About the job
DigitalOcean is hiring a Hardware Sustaining Engineer in Denver. This role supports the backbone of our cloud platform: the hardware infrastructure that powers our global server fleet. The position reports to the Manager of Infra::Machines::Design.
Role Overview
The Hardware Sustaining Engineer focuses on optimizing and troubleshooting data center hardware at scale. The work centers on keeping our server hardware, cabling, and networking equipment reliable and efficient, so customers can stay focused on their priorities. This position is part of a collaborative team that addresses new challenges as DigitalOcean expands its data center capabilities and explores new technologies.
What You Will Do
- Work as a key member of the Sustaining Engineering team within the Infra::Machines::Design Organization.
- Oversee server hardware, cabling, and networking components throughout their lifecycle.
- Monitor the #machines channel and MACHINES JIRA project, responding to issues and driving them to resolution.
- Participate in a 24/7 on-call rotation with the team.
- Serve as Tier 2 escalation support for Datacenter Operations (DCOPS) and Cloud Operations (CloudOps) on hardware and firmware matters.
- Develop and maintain standards and practices for DigitalOcean hardware operations.

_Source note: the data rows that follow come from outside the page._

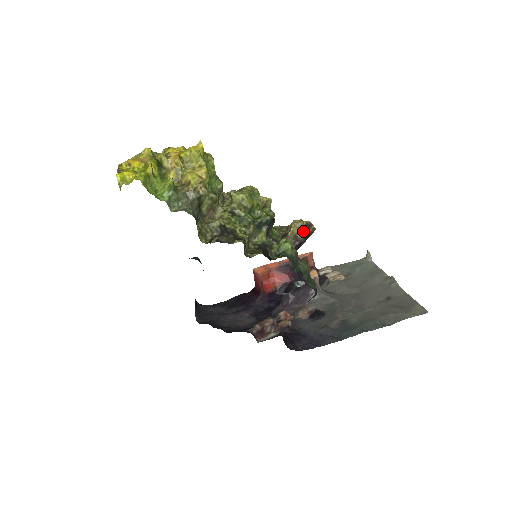
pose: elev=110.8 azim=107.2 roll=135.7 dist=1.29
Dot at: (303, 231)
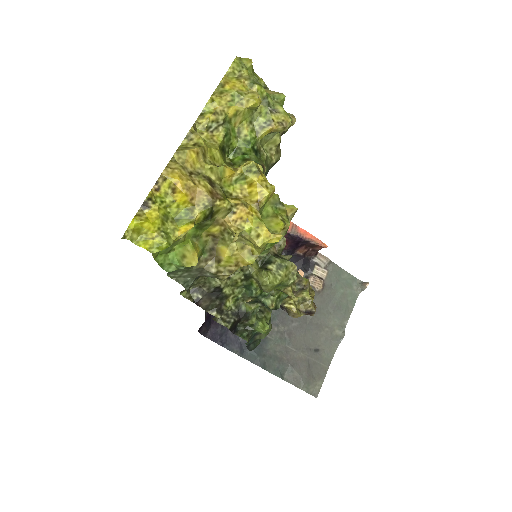
Dot at: (298, 316)
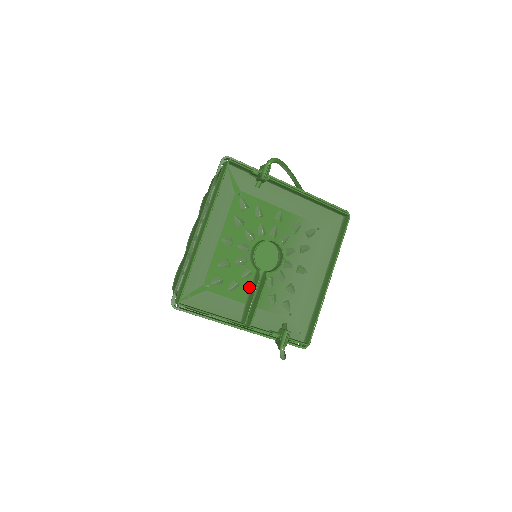
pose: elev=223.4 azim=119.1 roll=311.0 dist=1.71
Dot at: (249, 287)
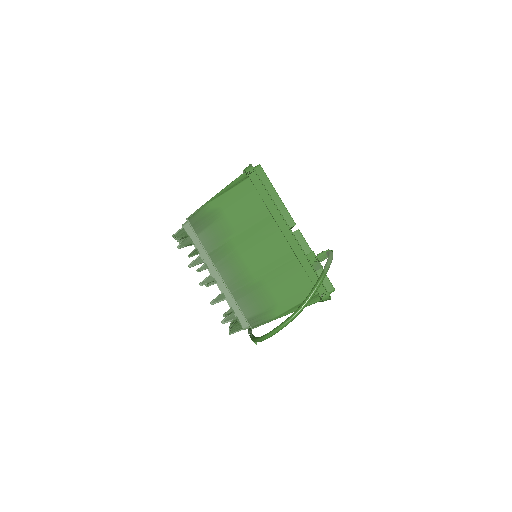
Dot at: occluded
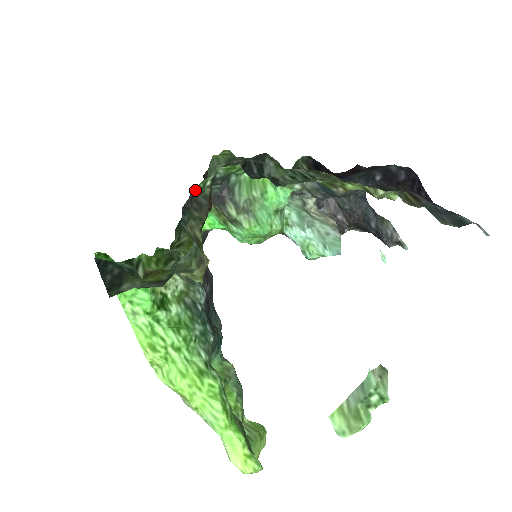
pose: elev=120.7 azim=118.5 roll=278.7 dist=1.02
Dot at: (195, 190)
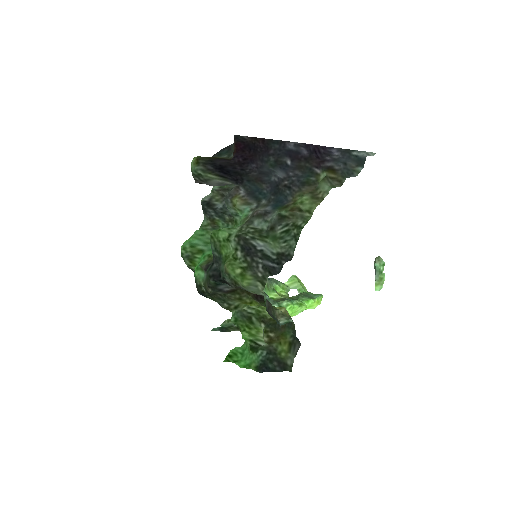
Dot at: (266, 310)
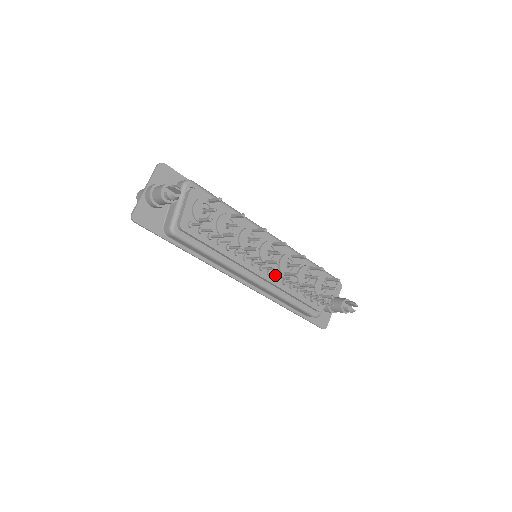
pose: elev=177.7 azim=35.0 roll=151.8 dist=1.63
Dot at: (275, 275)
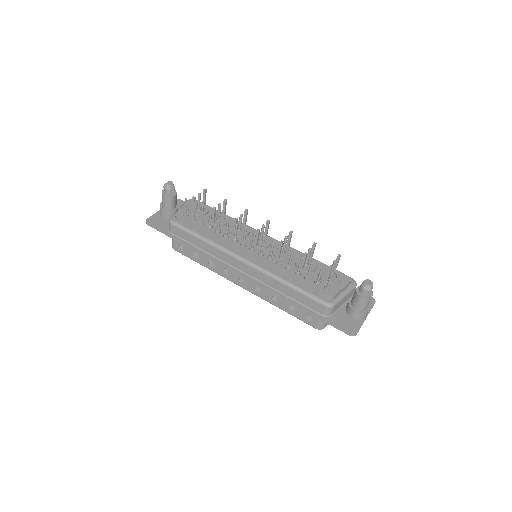
Dot at: (268, 257)
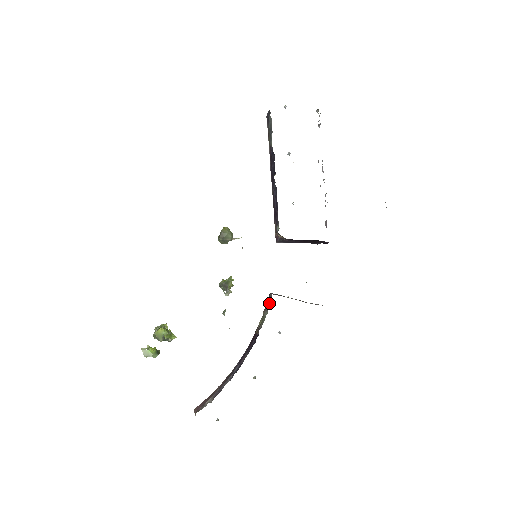
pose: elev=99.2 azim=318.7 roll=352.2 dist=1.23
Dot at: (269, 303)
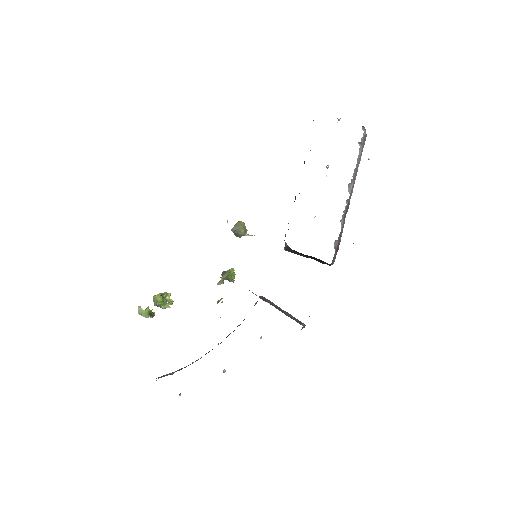
Dot at: occluded
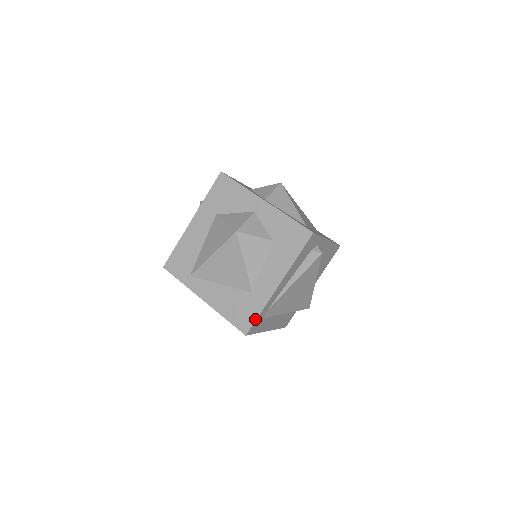
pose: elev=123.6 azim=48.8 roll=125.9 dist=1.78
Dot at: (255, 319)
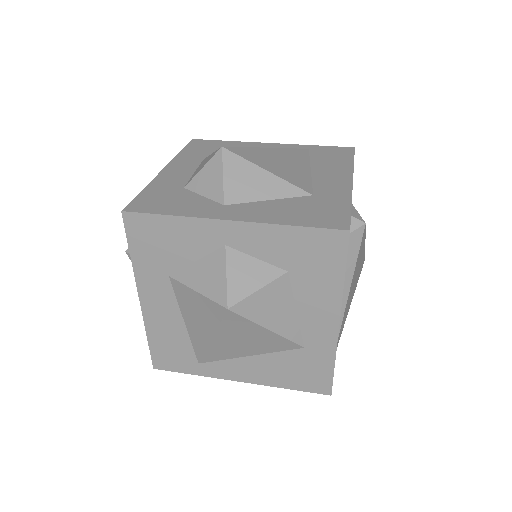
Dot at: (331, 375)
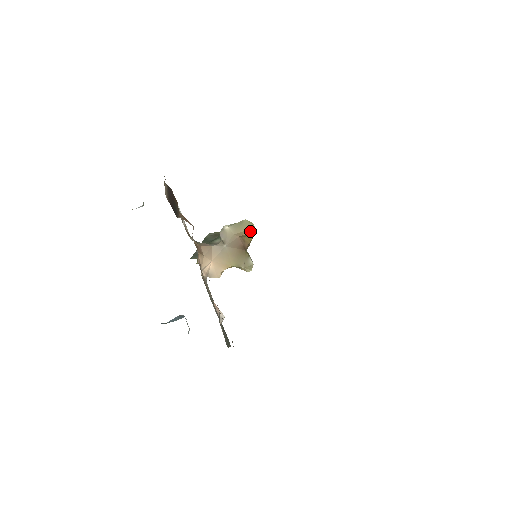
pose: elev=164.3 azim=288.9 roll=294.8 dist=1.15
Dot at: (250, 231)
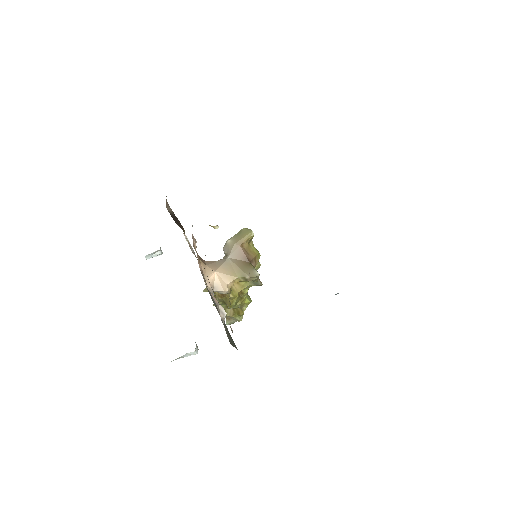
Dot at: (249, 237)
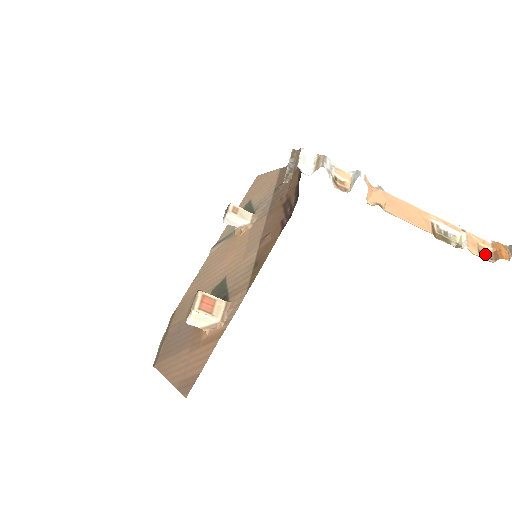
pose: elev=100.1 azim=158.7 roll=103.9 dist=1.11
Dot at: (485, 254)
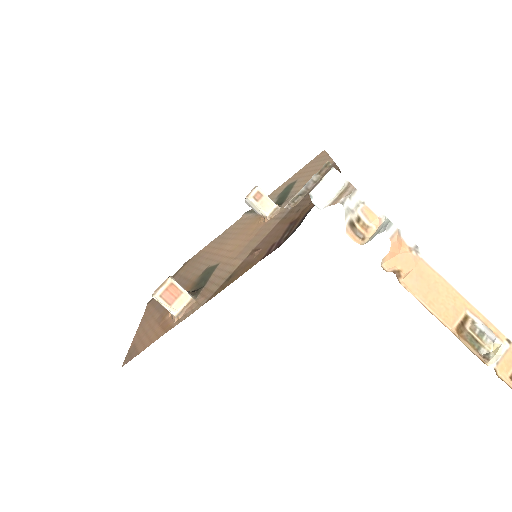
Dot at: out of frame
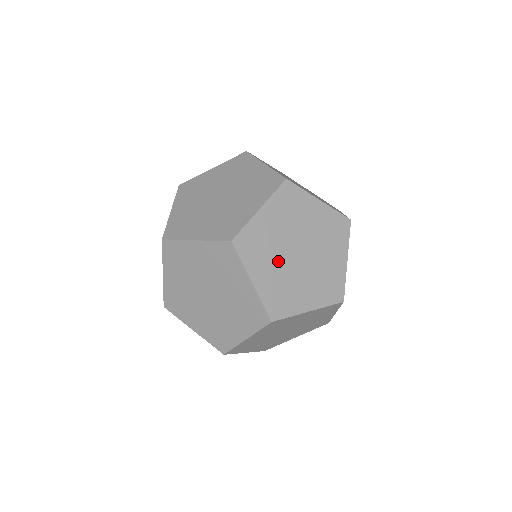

- Collaborate with teams such as Qualification, Firmware, Fleet Lifecycle Engineering (FLE), Foresight, and Infrastructure Services to solve tooling, firmware, hardware, and operational challenges.
- Support the creation of tooling and runbooks to improve operational processes for hardware and firmware management.
- Coordinate with Operations teams to define monitoring thresholds, failure modes, and alerting protocols.
- Troubleshoot root causes of failures and help implement preventive solutions.
- Promote higher standards in our cloud infrastructure by identifying and adopting best practices from the industry.